#### EXERCISE:
Put every line of the items below into a numbered list, leaving out blank lines and the picture lines.

#### LISTED ENTRIES:
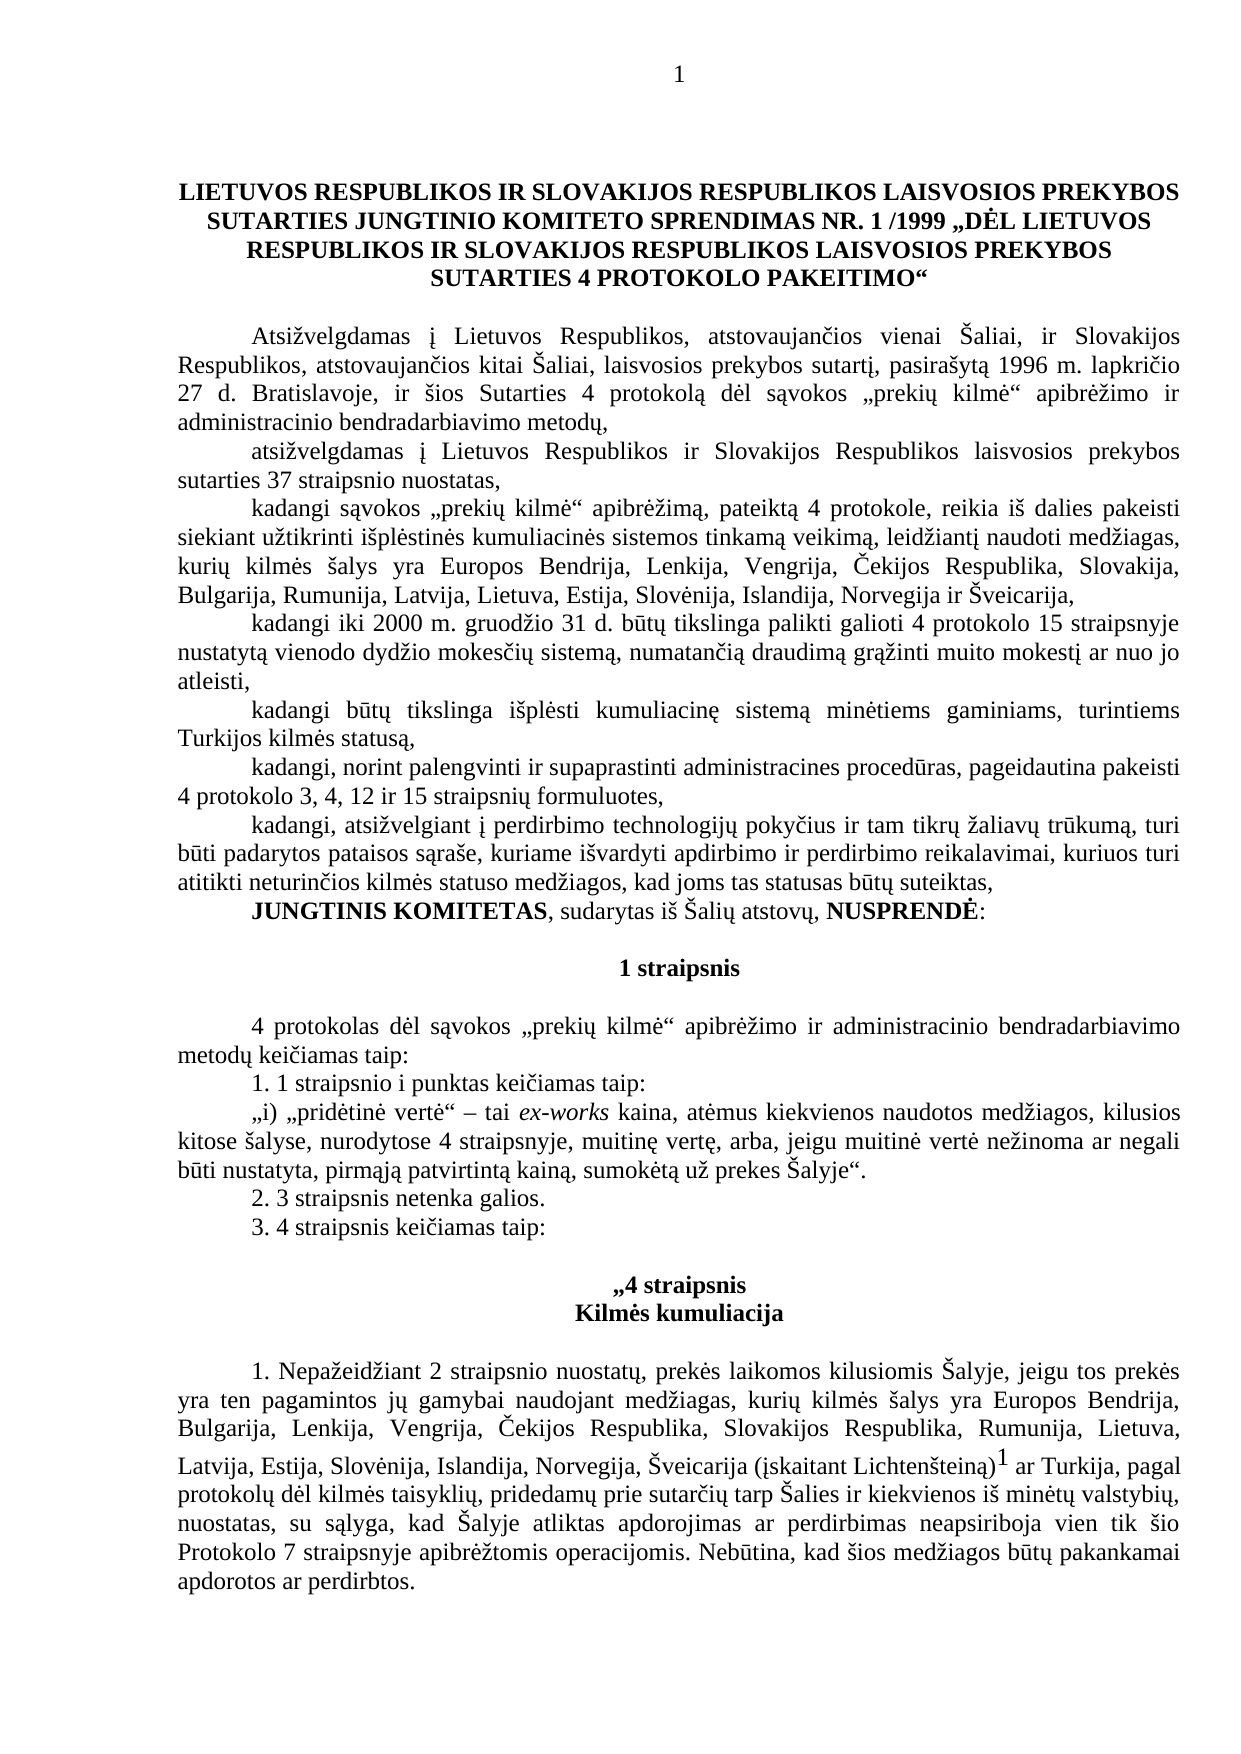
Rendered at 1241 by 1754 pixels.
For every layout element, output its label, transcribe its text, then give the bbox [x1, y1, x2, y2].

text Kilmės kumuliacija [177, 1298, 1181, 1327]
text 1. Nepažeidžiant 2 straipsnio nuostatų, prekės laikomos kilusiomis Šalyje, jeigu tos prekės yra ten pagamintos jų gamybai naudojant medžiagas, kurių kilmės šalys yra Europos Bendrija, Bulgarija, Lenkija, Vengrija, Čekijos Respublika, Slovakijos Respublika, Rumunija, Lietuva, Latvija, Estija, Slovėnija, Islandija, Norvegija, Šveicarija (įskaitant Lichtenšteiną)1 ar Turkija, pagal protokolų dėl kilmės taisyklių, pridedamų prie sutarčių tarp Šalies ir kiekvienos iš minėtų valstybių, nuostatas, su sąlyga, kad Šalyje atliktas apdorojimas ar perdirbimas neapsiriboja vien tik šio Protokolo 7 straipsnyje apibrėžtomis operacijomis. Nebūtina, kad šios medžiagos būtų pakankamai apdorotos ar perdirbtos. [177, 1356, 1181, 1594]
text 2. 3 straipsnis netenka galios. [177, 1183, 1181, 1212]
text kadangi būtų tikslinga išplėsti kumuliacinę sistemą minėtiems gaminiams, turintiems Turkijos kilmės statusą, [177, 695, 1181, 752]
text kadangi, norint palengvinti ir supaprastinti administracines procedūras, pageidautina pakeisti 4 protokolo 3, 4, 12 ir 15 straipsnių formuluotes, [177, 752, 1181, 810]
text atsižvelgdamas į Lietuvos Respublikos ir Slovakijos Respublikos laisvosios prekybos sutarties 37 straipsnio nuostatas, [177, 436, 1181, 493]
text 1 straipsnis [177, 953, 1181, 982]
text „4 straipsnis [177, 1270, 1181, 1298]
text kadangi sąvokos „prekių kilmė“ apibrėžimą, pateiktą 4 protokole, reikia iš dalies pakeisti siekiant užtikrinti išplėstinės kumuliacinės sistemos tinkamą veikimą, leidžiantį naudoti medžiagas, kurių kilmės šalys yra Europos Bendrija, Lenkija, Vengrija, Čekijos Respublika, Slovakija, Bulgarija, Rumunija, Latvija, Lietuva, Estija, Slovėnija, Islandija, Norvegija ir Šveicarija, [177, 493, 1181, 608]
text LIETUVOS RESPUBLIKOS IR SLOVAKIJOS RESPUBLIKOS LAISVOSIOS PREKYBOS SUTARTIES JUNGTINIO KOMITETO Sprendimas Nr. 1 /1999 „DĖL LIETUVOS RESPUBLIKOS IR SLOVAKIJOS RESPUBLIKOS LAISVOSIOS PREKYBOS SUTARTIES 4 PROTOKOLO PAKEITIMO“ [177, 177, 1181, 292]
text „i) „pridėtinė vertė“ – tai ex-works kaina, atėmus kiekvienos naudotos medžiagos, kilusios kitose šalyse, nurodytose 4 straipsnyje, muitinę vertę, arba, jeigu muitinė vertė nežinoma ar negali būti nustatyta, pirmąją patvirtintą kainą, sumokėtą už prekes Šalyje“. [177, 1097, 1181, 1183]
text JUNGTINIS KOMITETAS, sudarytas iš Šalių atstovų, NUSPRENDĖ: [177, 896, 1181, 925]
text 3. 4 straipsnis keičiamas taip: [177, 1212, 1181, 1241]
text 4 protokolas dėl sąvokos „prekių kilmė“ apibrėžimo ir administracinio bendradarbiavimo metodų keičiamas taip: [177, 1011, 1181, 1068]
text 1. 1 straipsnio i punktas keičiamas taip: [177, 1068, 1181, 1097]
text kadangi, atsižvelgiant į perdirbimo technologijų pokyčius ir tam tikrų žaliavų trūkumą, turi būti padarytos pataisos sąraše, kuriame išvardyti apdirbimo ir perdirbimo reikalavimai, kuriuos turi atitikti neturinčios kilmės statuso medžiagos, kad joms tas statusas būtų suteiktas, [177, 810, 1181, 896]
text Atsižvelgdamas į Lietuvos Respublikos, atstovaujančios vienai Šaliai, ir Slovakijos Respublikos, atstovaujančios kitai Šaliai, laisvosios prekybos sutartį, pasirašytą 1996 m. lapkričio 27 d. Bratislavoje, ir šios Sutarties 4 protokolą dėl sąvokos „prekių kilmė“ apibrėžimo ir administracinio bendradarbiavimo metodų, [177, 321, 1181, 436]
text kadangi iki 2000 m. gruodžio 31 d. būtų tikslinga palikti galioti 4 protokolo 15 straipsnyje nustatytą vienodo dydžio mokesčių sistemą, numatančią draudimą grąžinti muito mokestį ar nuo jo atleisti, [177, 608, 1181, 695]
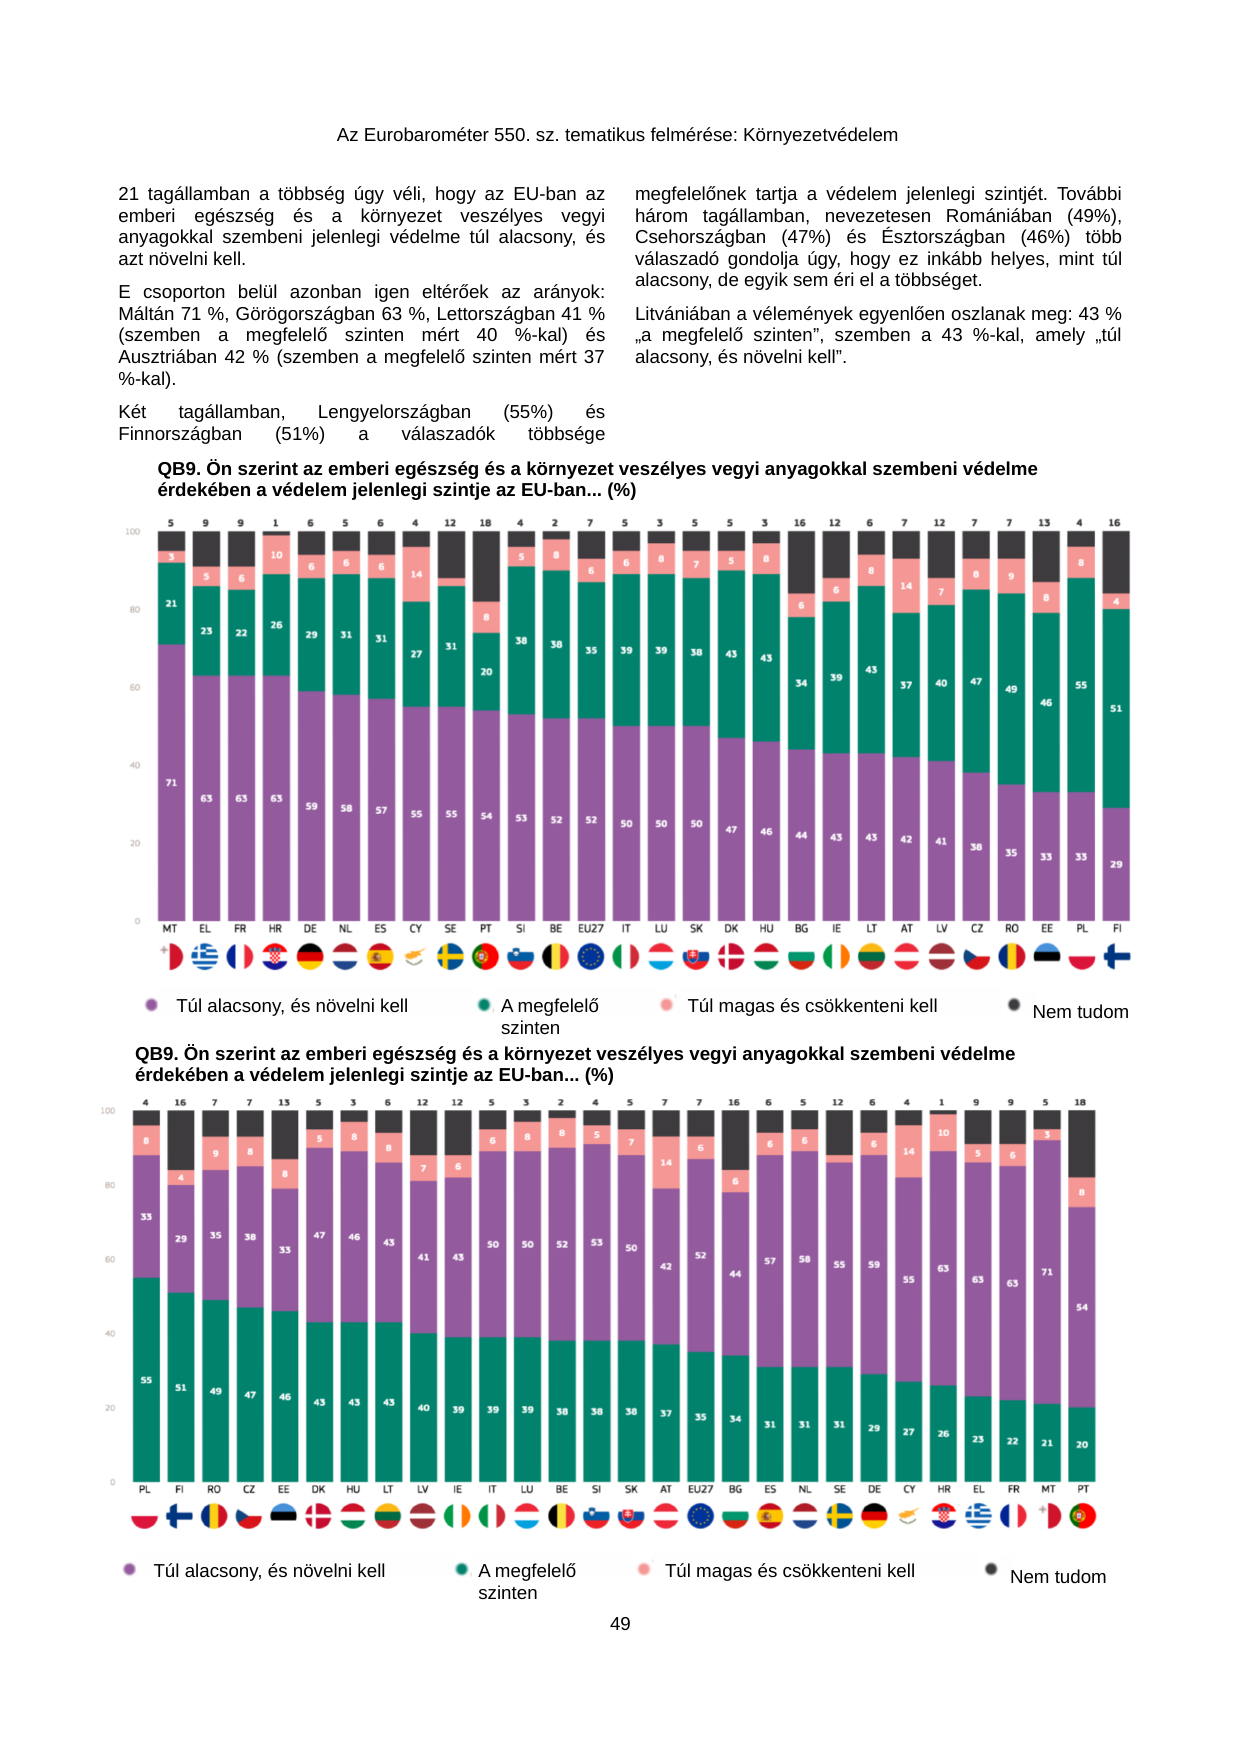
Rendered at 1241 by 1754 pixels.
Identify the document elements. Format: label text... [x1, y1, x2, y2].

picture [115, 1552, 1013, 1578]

#### WRITTEN ANSWER:
1. Rendered at 1241 by 1754 pixels.
2. For every layout element, output its label, transcribe its text, then give the bbox [x1, y1, x2, y2].
3. text Kilmės kumuliacija [177, 1298, 1181, 1327]
4. text 1. Nepažeidžiant 2 straipsnio nuostatų, prekės laikomos kilusiomis Šalyje, jeigu tos prekės yra ten pagamintos jų gamybai naudojant medžiagas, kurių kilmės šalys yra Europos Bendrija, Bulgarija, Lenkija, Vengrija, Čekijos Respublika, Slovakijos Respublika, Rumunija, Lietuva, Latvija, Estija, Slovėnija, Islandija, Norvegija, Šveicarija (įskaitant Lichtenšteiną)1 ar Turkija, pagal protokolų dėl kilmės taisyklių, pridedamų prie sutarčių tarp Šalies ir kiekvienos iš minėtų valstybių, nuostatas, su sąlyga, kad Šalyje atliktas apdorojimas ar perdirbimas neapsiriboja vien tik šio Protokolo 7 straipsnyje apibrėžtomis operacijomis. Nebūtina, kad šios medžiagos būtų pakankamai apdorotos ar perdirbtos. [177, 1356, 1181, 1594]
5. text 2. 3 straipsnis netenka galios. [177, 1183, 1181, 1212]
6. text kadangi būtų tikslinga išplėsti kumuliacinę sistemą minėtiems gaminiams, turintiems Turkijos kilmės statusą, [177, 695, 1181, 752]
7. text kadangi, norint palengvinti ir supaprastinti administracines procedūras, pageidautina pakeisti 4 protokolo 3, 4, 12 ir 15 straipsnių formuluotes, [177, 752, 1181, 810]
8. text atsižvelgdamas į Lietuvos Respublikos ir Slovakijos Respublikos laisvosios prekybos sutarties 37 straipsnio nuostatas, [177, 436, 1181, 493]
9. text 1 straipsnis [177, 953, 1181, 982]
10. text „4 straipsnis [177, 1270, 1181, 1298]
11. text kadangi sąvokos „prekių kilmė“ apibrėžimą, pateiktą 4 protokole, reikia iš dalies pakeisti siekiant užtikrinti išplėstinės kumuliacinės sistemos tinkamą veikimą, leidžiantį naudoti medžiagas, kurių kilmės šalys yra Europos Bendrija, Lenkija, Vengrija, Čekijos Respublika, Slovakija, Bulgarija, Rumunija, Latvija, Lietuva, Estija, Slovėnija, Islandija, Norvegija ir Šveicarija, [177, 493, 1181, 608]
12. text LIETUVOS RESPUBLIKOS IR SLOVAKIJOS RESPUBLIKOS LAISVOSIOS PREKYBOS SUTARTIES JUNGTINIO KOMITETO Sprendimas Nr. 1 /1999 „DĖL LIETUVOS RESPUBLIKOS IR SLOVAKIJOS RESPUBLIKOS LAISVOSIOS PREKYBOS SUTARTIES 4 PROTOKOLO PAKEITIMO“ [177, 177, 1181, 292]
13. text „i) „pridėtinė vertė“ – tai ex-works kaina, atėmus kiekvienos naudotos medžiagos, kilusios kitose šalyse, nurodytose 4 straipsnyje, muitinę vertę, arba, jeigu muitinė vertė nežinoma ar negali būti nustatyta, pirmąją patvirtintą kainą, sumokėtą už prekes Šalyje“. [177, 1097, 1181, 1183]
14. text JUNGTINIS KOMITETAS, sudarytas iš Šalių atstovų, NUSPRENDĖ: [177, 896, 1181, 925]
15. text 3. 4 straipsnis keičiamas taip: [177, 1212, 1181, 1241]
16. text 4 protokolas dėl sąvokos „prekių kilmė“ apibrėžimo ir administracinio bendradarbiavimo metodų keičiamas taip: [177, 1011, 1181, 1068]
17. text 1. 1 straipsnio i punktas keičiamas taip: [177, 1068, 1181, 1097]
18. text kadangi, atsižvelgiant į perdirbimo technologijų pokyčius ir tam tikrų žaliavų trūkumą, turi būti padarytos pataisos sąraše, kuriame išvardyti apdirbimo ir perdirbimo reikalavimai, kuriuos turi atitikti neturinčios kilmės statuso medžiagos, kad joms tas statusas būtų suteiktas, [177, 810, 1181, 896]
19. text Atsižvelgdamas į Lietuvos Respublikos, atstovaujančios vienai Šaliai, ir Slovakijos Respublikos, atstovaujančios kitai Šaliai, laisvosios prekybos sutartį, pasirašytą 1996 m. lapkričio 27 d. Bratislavoje, ir šios Sutarties 4 protokolą dėl sąvokos „prekių kilmė“ apibrėžimo ir administracinio bendradarbiavimo metodų, [177, 321, 1181, 436]
20. text kadangi iki 2000 m. gruodžio 31 d. būtų tikslinga palikti galioti 4 protokolo 15 straipsnyje nustatytą vienodo dydžio mokesčių sistemą, numatančią draudimą grąžinti muito mokestį ar nuo jo atleisti, [177, 608, 1181, 695]
21. Rendered at 1241 by 1754 pixels.
22. Identify the document elements. Format: label text... [x1, y1, x2, y2].
23. picture [115, 1552, 1013, 1578]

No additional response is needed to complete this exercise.